Curiosity
Wampire
L’indé américain, ce sont évidemment quelques grands labels dont on parle suffisamment à longueur d’année. On pense à des maisons du prestige de Matador, Merge ou Sub Pop. Et puis à côté de ces molosses, on trouve une chiée de structures que l’on qualifiera (affectueusement) de « seconde zone » et dont le rôle semble principalement d’alimenter le marché en disques qui, à défaut de générer des expériences cathartiques chez l’auditeur, procurent suffisamment de satisfaction pour qu’on suive leur actualité, au demeurant souvent foisonnante.

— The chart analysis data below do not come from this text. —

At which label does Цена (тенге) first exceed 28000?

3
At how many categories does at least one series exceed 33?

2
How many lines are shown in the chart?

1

Dans cette constellation de seconds couteaux magnifiques, on épingle aujourd’hui Polyvinyl, label de Portland dont les récents coups d’éclat se nommaient Japandroids, Of Montreal ou Xiu Xiu. A côté de ces leaders évidents, on trouve sur Polyvinyl un beau paquet de formations dont l’intérêt pour l’auditeur européen lambda frise souvent avec le zéro. Disons que le chroniqueur musical a lui l’avantage de voir ces disques atterrir dans sa boîte aux lettres, sans quoi il ne prendrait probablement jamais le temps d’y jeter une oreille. Alors autant vous dire tout de suite que si le Curiosity de Wampire se retrouve chroniqué dans ces pages, c’est qu’il mérite qu’on y jette s’y attarde un peu.

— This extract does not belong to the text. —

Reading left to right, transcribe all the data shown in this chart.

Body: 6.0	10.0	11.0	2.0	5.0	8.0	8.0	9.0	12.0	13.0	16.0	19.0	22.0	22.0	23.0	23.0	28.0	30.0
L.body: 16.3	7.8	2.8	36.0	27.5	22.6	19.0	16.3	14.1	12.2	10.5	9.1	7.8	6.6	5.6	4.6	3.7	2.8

Avant de poursuivre, vous devez savoir que ce genre de galette est un cauchemar pour le scribouillard à la petite semaine : pour commencer, le duo Rocky Tinder/Eric Phipps sort de la scène indé d’une ville dont on ne connaît rien si ce n’est son équipe de NBA (Portland en l’occurrence). Ensuite, comme pas mal de ces groupes plein de bonne volonté mais pas vraiment enclin à la révolution copernicienne, on sent que les influences réunies sur le bien nommé Curiosity ont fait l’objet d’une grosse séance de shopping : Wavves, les Strokes, les Flaming Lips, MGMT ou John Maus semblent être autant de groupes qui suscitent pas mal d’admiration chez Wampire.
Après, il n’y a évidemment plus qu’à passer le tout au shaker et espérer qu’on ne se retrouve pas flanqué d’une indigestion carabinée. Cela tombe bien, les neuf titres de cet album qui a le bon goût de ne jamais jouer les prolongations se mangent sans faim. C’est surtout avec ce genre de disque que l’on peut observer le gouffre qui sépare ces innombrables groupes de chez nous qui peinent à pondre un disque influencé par l’indie US de ces groupes américains qui, même lorsqu’ils ne jouent pas les premiers rôles dans nos iPods, ont cent fois plus d’élégance que ne pourront jamais espérer en avoir nos compatriotes qui ont autant de mal avec l’art de la composition qu’avec la maîtrise de la langue de Shakespeare.